Requirement: Reproduce the data starting at its first line and ending at the line containing "Learning Objectives", substituting "Not right now" for "Not at the moment" and leaving everything else unchanged.

Data excerpts:
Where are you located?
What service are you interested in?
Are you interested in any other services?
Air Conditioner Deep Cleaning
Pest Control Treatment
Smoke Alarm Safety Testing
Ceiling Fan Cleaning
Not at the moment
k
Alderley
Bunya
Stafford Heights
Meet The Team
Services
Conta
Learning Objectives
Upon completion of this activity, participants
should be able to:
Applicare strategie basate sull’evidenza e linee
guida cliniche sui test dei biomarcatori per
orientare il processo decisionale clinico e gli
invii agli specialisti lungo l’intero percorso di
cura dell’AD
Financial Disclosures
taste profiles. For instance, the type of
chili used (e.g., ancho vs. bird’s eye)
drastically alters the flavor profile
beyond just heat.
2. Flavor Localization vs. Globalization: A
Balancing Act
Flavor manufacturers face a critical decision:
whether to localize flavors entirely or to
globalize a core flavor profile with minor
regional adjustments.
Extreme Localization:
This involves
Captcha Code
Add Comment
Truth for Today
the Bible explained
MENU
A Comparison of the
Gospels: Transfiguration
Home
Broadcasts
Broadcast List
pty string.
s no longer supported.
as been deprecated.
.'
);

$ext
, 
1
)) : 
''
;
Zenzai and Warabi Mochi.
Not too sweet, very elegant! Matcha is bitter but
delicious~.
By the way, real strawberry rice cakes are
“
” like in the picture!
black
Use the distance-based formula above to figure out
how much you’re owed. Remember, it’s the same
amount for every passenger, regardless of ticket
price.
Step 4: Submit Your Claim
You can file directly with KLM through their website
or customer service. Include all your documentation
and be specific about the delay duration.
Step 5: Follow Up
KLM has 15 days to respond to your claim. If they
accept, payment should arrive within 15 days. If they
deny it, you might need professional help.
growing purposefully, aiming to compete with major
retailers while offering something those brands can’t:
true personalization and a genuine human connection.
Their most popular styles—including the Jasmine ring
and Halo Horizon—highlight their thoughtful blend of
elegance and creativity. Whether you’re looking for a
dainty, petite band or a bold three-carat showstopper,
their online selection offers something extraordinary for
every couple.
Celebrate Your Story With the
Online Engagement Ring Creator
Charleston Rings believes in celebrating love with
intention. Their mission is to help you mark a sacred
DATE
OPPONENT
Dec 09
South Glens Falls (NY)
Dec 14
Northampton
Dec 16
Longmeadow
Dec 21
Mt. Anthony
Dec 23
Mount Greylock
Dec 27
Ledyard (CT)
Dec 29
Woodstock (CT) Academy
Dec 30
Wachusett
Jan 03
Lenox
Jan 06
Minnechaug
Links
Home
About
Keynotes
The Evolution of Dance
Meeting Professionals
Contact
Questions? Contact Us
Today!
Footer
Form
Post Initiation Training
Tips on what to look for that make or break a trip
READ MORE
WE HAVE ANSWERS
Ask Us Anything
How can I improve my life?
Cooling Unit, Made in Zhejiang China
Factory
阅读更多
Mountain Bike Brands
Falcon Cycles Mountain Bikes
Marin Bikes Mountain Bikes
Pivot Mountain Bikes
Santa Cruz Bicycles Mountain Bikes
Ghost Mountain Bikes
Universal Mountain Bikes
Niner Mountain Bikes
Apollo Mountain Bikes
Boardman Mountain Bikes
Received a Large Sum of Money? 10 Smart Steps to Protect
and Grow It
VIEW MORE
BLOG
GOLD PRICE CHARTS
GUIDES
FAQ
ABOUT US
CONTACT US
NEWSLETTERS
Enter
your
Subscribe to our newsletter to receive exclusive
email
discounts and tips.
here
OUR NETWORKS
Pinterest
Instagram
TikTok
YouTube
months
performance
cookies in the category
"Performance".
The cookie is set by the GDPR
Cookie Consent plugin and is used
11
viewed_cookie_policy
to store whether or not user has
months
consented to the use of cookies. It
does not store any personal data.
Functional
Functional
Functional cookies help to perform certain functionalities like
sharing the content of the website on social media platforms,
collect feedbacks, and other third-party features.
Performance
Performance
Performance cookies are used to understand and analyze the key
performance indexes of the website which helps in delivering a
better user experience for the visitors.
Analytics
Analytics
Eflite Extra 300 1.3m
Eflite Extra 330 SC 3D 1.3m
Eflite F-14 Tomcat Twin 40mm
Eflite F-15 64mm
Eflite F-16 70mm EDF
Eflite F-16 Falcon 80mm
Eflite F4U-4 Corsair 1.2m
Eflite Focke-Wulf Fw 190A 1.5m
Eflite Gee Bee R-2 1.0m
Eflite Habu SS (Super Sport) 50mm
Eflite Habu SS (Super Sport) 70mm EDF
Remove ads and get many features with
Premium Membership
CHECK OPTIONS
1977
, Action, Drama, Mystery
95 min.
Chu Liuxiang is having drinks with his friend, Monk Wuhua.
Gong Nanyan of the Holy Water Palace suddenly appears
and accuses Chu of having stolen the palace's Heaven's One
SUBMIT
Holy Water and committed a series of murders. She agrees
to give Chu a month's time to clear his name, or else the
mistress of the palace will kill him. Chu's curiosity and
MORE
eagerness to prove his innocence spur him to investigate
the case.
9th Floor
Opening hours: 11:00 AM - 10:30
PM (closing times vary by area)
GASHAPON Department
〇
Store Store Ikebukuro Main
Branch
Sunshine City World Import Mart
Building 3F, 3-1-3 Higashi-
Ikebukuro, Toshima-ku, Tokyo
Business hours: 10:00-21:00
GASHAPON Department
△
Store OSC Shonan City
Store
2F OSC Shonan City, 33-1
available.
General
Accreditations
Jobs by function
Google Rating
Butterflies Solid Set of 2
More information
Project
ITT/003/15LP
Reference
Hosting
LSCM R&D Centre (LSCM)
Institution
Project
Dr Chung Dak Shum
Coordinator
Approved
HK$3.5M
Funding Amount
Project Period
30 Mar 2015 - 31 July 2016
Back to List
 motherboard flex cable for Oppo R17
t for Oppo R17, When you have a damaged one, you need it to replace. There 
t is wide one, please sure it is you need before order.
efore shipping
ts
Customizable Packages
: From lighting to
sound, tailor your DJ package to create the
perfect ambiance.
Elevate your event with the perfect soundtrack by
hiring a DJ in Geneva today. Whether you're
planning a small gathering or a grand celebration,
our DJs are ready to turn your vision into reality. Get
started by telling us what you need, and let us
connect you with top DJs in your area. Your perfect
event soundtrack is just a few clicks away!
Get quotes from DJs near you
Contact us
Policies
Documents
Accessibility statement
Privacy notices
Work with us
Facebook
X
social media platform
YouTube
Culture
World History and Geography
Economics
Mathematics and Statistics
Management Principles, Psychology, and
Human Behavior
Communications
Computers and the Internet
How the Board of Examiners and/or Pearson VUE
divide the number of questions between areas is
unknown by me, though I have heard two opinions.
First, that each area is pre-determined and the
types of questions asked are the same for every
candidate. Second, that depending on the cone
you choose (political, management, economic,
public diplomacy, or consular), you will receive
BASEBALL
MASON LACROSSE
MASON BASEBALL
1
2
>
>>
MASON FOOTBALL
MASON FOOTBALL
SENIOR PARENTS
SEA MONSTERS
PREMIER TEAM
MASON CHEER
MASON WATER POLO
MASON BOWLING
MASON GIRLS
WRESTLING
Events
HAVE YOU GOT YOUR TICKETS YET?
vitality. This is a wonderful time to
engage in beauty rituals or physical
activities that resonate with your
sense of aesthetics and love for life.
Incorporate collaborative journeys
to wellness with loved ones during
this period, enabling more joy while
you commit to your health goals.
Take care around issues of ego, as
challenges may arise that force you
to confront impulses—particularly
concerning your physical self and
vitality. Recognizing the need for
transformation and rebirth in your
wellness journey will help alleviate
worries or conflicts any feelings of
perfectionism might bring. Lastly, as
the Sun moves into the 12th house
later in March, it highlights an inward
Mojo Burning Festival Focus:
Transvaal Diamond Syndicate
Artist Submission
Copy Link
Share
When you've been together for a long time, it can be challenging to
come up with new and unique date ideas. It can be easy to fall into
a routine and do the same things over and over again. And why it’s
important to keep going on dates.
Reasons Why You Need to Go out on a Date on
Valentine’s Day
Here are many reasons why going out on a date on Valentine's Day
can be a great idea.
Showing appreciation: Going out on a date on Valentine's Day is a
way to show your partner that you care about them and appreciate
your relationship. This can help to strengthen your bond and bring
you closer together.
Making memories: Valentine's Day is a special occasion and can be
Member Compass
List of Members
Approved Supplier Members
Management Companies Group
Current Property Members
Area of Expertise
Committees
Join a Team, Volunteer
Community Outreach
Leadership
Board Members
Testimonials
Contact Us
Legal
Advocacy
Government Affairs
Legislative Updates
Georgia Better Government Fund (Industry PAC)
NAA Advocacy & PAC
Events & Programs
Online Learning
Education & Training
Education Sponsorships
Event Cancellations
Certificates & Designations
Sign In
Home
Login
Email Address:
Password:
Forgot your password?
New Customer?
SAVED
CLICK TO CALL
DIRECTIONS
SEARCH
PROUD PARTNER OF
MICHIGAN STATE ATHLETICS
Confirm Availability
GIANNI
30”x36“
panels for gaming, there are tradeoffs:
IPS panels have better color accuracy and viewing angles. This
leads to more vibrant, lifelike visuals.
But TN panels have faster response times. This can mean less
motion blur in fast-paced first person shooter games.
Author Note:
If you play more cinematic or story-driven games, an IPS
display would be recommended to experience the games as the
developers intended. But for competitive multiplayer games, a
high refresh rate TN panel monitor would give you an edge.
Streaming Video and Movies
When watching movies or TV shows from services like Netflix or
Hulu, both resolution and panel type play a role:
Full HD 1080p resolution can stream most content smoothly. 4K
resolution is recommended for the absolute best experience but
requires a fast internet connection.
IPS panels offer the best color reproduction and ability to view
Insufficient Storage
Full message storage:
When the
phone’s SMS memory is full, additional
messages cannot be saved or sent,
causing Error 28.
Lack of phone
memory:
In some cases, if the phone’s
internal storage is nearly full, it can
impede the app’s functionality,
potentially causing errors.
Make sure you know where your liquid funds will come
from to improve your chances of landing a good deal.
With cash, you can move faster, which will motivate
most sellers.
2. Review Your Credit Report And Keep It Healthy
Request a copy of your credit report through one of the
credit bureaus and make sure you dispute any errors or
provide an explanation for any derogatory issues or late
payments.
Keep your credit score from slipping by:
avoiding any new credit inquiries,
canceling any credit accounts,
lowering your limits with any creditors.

Response:
Where are you located?
What service are you interested in?
Are you interested in any other services?
Air Conditioner Deep Cleaning
Pest Control Treatment
Smoke Alarm Safety Testing
Ceiling Fan Cleaning
Not right now
k
Alderley
Bunya
Stafford Heights
Meet The Team
Services
Conta
Learning Objectives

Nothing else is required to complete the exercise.